We also conclude that Oglesby’s claim that the Sentencing Guidelines are unconstitutional lacks merit. Federal courts have consistently rejected the argument that the Sentencing Guidelines are unconstitutional. See, e.g., Mistretta v. United States, 488 U.S. 361, 383-412, 109 S.Ct. 647, 102 L.Ed.2d 714 (1989); United States v. Jacobs, 877 F.2d 460, 461-62 (6th Cir.1989).
Finally, we have reviewed the record and discovered no error warranting reversal of the district court’s decision to revoke Oglesby’s parole. This court reviews a district court’s action regarding supervised release for an abuse of discretion. United States v. Cofield, 233 F.3d 405, 406 (6th Cir.2000), cert. denied, 532 U.S. 952, 121 S.Ct. 1424, 149 L.Ed.2d 364 (2001). In order to revoke supervised release, the sentencing court must find by a preponderance of the evidence that a defendant has violated a condition of his supervised release. Id.

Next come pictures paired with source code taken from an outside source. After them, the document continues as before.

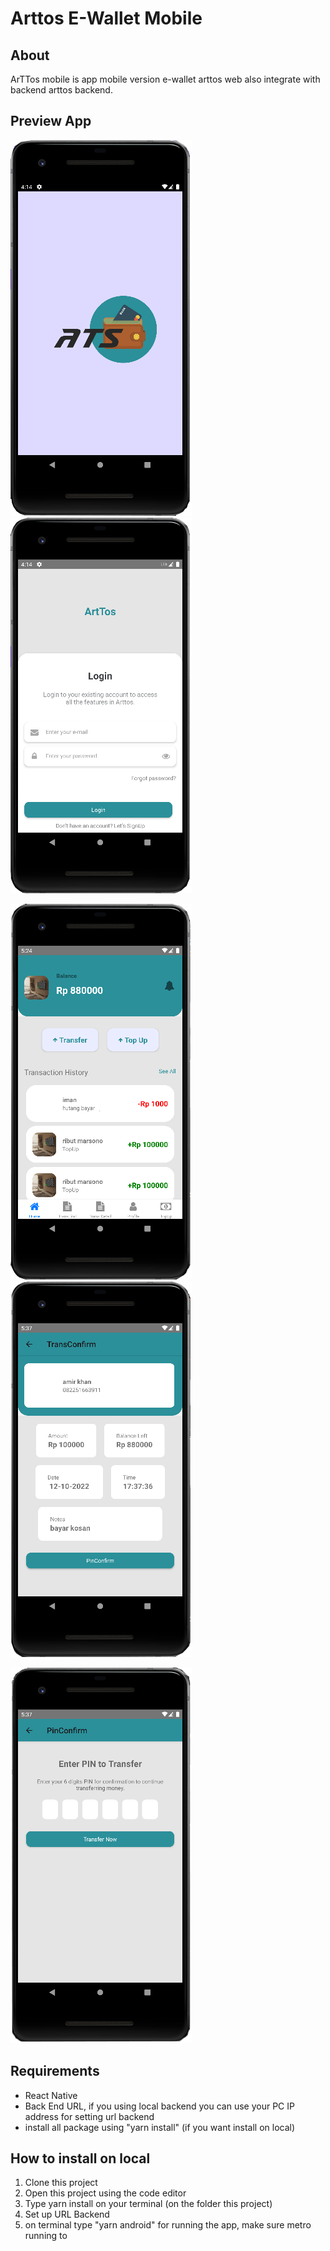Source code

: <h1> Arttos E-Wallet Mobile </h1>

<h2> About </h2>
ArTTos mobile is app mobile version e-wallet arttos web also integrate with backend arttos backend.

<h2> Preview App </h2>

![splash](/image/splash.PNG) ![login](/image/login.PNG)

![home](/image/home.PNG) ![confirm](/image/trans_confirm.PNG)

![pin](/image/pin.PNG)

<h2>Requirements</h2>

- React Native
- Back End URL, if you using local backend you can use your PC IP address for setting url backend
- install all package using "yarn install" (if you want install on local)

<h2> How to install on local </h2>

1. Clone this project
2. Open this project using the code editor
3. Type yarn install on your terminal (on the folder this project)
4. Set up URL Backend
5. on terminal type "yarn android" for running the app, make sure metro running to


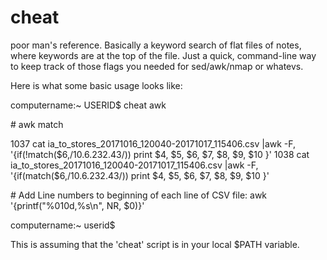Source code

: # cheat
poor man's reference. Basically a keyword search of flat files of notes, where keywords are at the top of the file. Just a quick, command-line way to keep track of those flags you needed for sed/awk/nmap or whatevs.

Here is what some basic usage looks like:



 computername:~ USERID$ cheat awk

 \# awk match

 1037  cat ia_to_stores_20171016_120040-20171017_115406.csv |awk -F\, '{if(!match($6,/10\.6\.232\.43/)) print $4, $5, $6, $7, $8, $9, $10 }'
  1038  cat ia_to_stores_20171016_120040-20171017_115406.csv |awk -F\, '{if(match($6,/10\.6\.232\.43/)) print $4, $5, $6, $7,  $8, $9, $10 }'

 \# Add Line numbers to beginning of each line of CSV file:
 awk '{printf("%010d,%s\n", NR, $0)}'

 computername:~ userid$


This is assuming that the 'cheat' script is in your local $PATH variable.

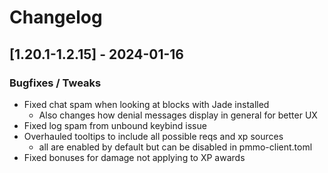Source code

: # Changelog

## [1.20.1-1.2.15] - 2024-01-16
### Bugfixes / Tweaks
- Fixed chat spam when looking at blocks with Jade installed
  - Also changes how denial messages display in general for better UX
- Fixed log spam from unbound keybind issue
- Overhauled tooltips to include all possible reqs and xp sources
  - all are enabled by default but can be disabled in pmmo-client.toml
- Fixed bonuses for damage not applying to XP awards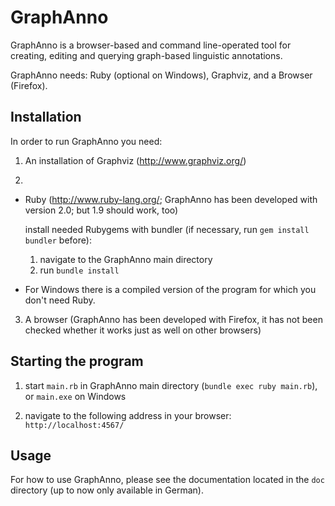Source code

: # GraphAnno

GraphAnno is a browser-based and command line-operated tool for creating, editing and querying graph-based linguistic annotations.

GraphAnno needs: Ruby (optional on Windows), Graphviz, and a Browser (Firefox).

## Installation

In order to run GraphAnno you need:

1. An installation of Graphviz (http://www.graphviz.org/)

2. 
  * Ruby (http://www.ruby-lang.org/; GraphAnno has been developed with version 2.0; but 1.9 should work, too)
    
    install needed Rubygems with bundler (if necessary, run `gem install bundler` before):
    1. navigate to the GraphAnno main directory
    2. run `bundle install`
  
  * For Windows there is a compiled version of the program for which you don't need Ruby.

3. A browser (GraphAnno has been developed with Firefox, it has not been checked whether it works just as well on other browsers)


## Starting the program

1. start `main.rb` in GraphAnno main directory (`bundle exec ruby main.rb`), or `main.exe` on Windows

2. navigate to the following address in your browser: `http://localhost:4567/`


## Usage

For how to use GraphAnno, please see the documentation located in the `doc` directory (up to now only available in German).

A review of the record clearly reflects that Oglesby violated the terms of his su*715pervised release. During the revocation hearing, Oglesby testified that he had read the supervised release revocation report, and that he had reviewed the report with his attorney. In addition, Oglesby acknowledged that he had violated the terms of his supervised release by: a) consuming alcohol in a motor vehicle in October 2001; b) being charged with disorderly conduct in December 2001; c) failing to complete a halfway house program; d) using and possessing cocaine; and e) failing to submit to urine screens as required by probation. Hence, the district court properly concluded that the preponderance of the evidence established that Oglesby had violated the terms of his supervised release.
Accordingly, we grant counsel’s motion to withdraw, and affirm the district court’s judgment. Rule 34(j)(2)(C), Rules of the Sixth Circuit.